Viral X threads repeated claims like “59% of illegals collect SNAP,” citing a Center for Immigration Studies (CIS) report that lumps legal and undocumented households together.
🔗 Fact Check Context: Heated Debates Erupt on Immigrant Access to SNAP and Medicaid Amid Shutdown Pressures
But fact-checks from NPR and PolitiFact debunked it: Nearly 90% of SNAP users are U.S.-born citizens, and undocumented adults receive none.
Mixed-status families can qualify for citizen children, but that’s aid for U.S. kids — not parents without papers.
Shutdown Politics Fuel the Fire
The shutdown only amplifies the misinformation.
Republicans argue Democrats are pushing ACA tweaks that “waive immigration status” to expand migrant access.
Kelly and others counter that the debate’s about subsidies for legal residents, not undocumented immigrants.

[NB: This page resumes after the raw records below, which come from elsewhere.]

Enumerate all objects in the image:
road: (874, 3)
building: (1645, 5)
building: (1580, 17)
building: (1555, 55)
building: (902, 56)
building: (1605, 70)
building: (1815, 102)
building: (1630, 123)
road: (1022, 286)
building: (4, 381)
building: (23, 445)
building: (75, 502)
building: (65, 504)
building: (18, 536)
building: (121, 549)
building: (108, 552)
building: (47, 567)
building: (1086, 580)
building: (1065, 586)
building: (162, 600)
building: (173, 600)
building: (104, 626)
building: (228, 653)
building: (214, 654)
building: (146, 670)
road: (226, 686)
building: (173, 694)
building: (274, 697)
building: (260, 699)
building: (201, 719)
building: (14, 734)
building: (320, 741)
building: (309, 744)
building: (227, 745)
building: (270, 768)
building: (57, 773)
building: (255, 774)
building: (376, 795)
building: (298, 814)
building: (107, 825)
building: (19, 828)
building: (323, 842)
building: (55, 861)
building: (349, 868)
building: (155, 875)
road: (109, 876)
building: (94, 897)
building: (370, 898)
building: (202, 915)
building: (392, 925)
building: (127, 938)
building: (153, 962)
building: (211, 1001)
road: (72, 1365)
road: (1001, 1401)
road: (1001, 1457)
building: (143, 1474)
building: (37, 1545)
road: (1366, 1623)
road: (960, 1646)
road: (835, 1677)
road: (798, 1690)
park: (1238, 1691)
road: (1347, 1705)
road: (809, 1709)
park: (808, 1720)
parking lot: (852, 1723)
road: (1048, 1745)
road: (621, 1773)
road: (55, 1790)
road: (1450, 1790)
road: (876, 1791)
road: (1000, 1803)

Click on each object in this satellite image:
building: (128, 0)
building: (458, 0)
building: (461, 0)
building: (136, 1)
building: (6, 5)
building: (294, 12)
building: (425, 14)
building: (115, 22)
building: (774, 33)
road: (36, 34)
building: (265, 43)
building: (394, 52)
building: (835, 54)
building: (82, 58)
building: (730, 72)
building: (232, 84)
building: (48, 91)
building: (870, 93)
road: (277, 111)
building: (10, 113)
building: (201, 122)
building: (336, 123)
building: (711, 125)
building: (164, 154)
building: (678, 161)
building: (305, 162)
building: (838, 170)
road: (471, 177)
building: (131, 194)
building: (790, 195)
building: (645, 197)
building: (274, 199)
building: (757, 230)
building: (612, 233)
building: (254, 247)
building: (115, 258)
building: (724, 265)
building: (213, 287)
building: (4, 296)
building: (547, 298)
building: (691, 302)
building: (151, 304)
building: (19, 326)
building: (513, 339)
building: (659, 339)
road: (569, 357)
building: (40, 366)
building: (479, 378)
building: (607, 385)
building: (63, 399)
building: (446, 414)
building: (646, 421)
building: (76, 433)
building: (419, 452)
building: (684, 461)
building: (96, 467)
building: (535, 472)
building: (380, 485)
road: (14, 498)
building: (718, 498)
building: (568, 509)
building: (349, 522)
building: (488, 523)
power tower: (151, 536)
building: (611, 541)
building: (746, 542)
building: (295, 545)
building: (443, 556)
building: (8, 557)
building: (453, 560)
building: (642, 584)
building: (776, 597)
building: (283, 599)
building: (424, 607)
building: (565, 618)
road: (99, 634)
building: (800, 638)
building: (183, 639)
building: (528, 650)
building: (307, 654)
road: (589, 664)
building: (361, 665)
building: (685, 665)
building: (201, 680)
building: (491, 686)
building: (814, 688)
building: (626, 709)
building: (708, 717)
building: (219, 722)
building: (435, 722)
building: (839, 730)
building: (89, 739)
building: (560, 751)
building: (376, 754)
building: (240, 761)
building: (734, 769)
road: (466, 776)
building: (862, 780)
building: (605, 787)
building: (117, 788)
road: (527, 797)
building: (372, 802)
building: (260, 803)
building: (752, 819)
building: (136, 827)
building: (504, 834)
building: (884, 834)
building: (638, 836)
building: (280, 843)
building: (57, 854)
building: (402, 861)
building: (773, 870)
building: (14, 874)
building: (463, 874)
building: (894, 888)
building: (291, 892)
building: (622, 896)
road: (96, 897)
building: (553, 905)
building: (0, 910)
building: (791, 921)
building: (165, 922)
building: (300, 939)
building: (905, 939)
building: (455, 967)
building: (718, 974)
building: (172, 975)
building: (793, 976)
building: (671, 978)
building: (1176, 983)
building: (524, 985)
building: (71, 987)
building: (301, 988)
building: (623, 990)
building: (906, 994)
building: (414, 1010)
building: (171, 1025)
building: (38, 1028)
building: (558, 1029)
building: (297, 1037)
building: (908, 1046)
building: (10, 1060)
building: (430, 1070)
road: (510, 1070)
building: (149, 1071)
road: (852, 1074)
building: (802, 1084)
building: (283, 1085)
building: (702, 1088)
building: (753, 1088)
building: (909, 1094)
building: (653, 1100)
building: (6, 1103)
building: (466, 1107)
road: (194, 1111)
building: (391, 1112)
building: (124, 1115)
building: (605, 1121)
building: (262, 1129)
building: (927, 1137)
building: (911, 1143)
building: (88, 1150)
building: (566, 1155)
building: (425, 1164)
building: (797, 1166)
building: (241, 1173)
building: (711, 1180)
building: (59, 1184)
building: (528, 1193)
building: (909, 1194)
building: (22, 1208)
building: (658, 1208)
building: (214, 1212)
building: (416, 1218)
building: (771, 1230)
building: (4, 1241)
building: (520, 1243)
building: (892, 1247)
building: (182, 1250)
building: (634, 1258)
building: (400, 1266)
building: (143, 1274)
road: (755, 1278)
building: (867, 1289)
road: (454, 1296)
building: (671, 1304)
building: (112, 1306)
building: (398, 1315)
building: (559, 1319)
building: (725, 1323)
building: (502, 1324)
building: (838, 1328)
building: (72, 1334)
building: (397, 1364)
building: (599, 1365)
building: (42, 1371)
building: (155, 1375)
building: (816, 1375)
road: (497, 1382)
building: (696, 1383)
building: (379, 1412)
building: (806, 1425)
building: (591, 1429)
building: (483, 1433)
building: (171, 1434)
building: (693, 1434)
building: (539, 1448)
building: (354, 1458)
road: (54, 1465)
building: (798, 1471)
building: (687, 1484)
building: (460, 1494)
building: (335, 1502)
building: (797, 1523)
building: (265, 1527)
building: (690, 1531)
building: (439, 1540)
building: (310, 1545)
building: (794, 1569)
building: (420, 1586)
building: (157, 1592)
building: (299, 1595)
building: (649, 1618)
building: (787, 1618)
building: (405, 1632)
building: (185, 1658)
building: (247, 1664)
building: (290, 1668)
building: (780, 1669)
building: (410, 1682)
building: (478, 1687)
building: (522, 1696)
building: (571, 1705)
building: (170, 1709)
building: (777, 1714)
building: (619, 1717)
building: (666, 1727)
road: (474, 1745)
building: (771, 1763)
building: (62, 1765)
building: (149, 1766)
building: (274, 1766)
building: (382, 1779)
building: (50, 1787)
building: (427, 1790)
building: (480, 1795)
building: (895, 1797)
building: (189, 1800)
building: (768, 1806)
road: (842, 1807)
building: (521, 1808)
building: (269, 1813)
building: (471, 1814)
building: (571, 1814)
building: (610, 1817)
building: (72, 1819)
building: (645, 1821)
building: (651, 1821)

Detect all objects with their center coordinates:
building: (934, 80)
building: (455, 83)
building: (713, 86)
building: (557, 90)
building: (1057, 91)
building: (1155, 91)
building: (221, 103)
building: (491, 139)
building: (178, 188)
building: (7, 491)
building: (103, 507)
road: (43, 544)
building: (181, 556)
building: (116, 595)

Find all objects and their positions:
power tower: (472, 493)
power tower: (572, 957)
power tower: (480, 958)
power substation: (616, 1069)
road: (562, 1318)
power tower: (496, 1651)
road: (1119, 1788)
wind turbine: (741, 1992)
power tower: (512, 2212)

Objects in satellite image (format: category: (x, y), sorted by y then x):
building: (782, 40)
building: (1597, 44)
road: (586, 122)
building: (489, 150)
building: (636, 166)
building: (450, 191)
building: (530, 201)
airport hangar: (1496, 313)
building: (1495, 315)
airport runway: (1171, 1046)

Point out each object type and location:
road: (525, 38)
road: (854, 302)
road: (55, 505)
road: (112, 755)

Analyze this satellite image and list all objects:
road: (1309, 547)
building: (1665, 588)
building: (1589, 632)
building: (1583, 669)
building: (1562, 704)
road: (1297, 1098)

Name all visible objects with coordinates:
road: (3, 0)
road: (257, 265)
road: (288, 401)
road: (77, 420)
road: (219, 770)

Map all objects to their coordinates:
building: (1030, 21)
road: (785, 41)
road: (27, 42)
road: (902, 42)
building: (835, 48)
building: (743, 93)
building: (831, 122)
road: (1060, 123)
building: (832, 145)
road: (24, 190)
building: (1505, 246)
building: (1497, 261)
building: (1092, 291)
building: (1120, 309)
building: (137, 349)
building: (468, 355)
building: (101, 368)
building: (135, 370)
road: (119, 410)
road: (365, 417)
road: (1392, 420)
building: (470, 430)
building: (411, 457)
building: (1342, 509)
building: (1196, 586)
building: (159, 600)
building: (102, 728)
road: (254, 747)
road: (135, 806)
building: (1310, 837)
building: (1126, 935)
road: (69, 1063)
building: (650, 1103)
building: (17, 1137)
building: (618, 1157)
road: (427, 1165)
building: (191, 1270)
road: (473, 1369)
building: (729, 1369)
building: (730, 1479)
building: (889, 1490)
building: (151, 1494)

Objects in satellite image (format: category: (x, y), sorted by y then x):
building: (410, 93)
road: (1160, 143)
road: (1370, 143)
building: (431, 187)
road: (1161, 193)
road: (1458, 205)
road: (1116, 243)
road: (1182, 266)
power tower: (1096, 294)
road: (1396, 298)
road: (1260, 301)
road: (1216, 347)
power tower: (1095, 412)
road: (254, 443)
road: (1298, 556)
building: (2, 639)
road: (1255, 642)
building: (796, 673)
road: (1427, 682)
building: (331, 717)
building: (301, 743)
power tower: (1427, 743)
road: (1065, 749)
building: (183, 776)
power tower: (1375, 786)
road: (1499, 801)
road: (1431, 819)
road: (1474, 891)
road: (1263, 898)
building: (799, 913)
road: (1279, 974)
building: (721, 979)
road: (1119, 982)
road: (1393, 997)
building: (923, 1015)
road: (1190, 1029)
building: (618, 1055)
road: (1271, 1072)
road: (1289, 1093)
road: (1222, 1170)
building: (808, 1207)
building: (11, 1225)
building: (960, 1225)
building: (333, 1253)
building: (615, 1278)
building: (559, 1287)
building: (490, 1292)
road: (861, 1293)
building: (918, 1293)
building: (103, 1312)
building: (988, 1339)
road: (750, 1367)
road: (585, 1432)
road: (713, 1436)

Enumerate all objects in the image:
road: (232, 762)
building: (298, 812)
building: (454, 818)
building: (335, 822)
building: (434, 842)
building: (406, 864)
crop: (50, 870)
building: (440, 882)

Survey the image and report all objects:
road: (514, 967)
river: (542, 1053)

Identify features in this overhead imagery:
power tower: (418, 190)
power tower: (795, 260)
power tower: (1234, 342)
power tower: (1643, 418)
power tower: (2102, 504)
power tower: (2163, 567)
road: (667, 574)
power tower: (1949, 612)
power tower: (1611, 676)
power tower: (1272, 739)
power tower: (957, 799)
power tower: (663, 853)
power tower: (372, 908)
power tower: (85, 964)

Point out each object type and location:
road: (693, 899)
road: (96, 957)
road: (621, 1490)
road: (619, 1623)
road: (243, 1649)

Still, the White House narrative ties it to “ending taxpayer subsidization of open borders,” including a February 2025 executive order blocking federal funds for non-citizen aid.
This rhetoric has sparked calls for nationwide welfare audits, including USDA data-sharing with 27 states to flag supposed “fraud.”
Policy Shifts Under the OBBB
The One Big Beautiful Bill Act, signed in July 2025, ramps up changes this year.
It ends SNAP eligibility for certain legal non-citizens, such as some refugees and trafficking survivors, effective November 1.
It also adds stricter work requirements and citizenship verification checks, hitting mixed-status families hard.
Thousands in states like Oregon and Michigan could lose food aid.
Meanwhile, Florida’s proposed bill pushes for a complete welfare ban for non-citizens, part of a wave of anti-benefits efforts moving nationwide.
National reconciliation talks project 1.2 million legal non-citizens could lose ACA subsidies, per CBO estimates.
Audits are expanding — even though fraud rates stay at just 1–2% across SNAP and Medicaid.
The Human Cost
The fallout is personal.
In Texas, where 3.5 million rely on SNAP, families like Rosa Hernandez’s stretch benefits for her U.S.-born daughter while she skips meals.
“I can’t get help, but my girl needs it. Now reforms say even that’s at risk,” Hernandez told the Texas Tribune.
In Arizona, undocumented parents fear ER bills from untreated illnesses could bankrupt them — indirectly raising Medicaid costs for citizens.
Experts like KFF’s Jennifer Tolbert push back on the scapegoating:
“Reforms target the wrong problem; real fraud is tiny, but cuts hurt kids.”
She notes that undocumented immigrants pay $13 billion annually in state and local taxes.
Where It’s Headed
As Congress inches toward a shutdown deal, the debate over Medicaid immigrant bars won’t fade.
The OBBB changes already cut aid for thousands of refugees as of November 1, according to Hunger Free Colorado.
With audits expanding and state bills advancing, 2025 may see broader “illegal alien benefits” bans.
For now, the shutdown spotlights a basic truth:
90% of SNAP benefits go to U.S. citizens, yet immigrants remain blamed as the drain.
If you’re in a mixed-status family, verify your SNAP eligibility at USDA.gov or your state’s website.
If you’re undocumented, turn to local non-federal options like food pantries or call 211 for help.
Organizations like Catholic Charities and Feeding America are keeping families afloat.
As Kelly puts it:
“The law’s clear — now let’s fix the real crisis, not chase shadows.”
In this fiscal storm, truth matters more than ever — it could save the programs that feed and heal millions of Americans.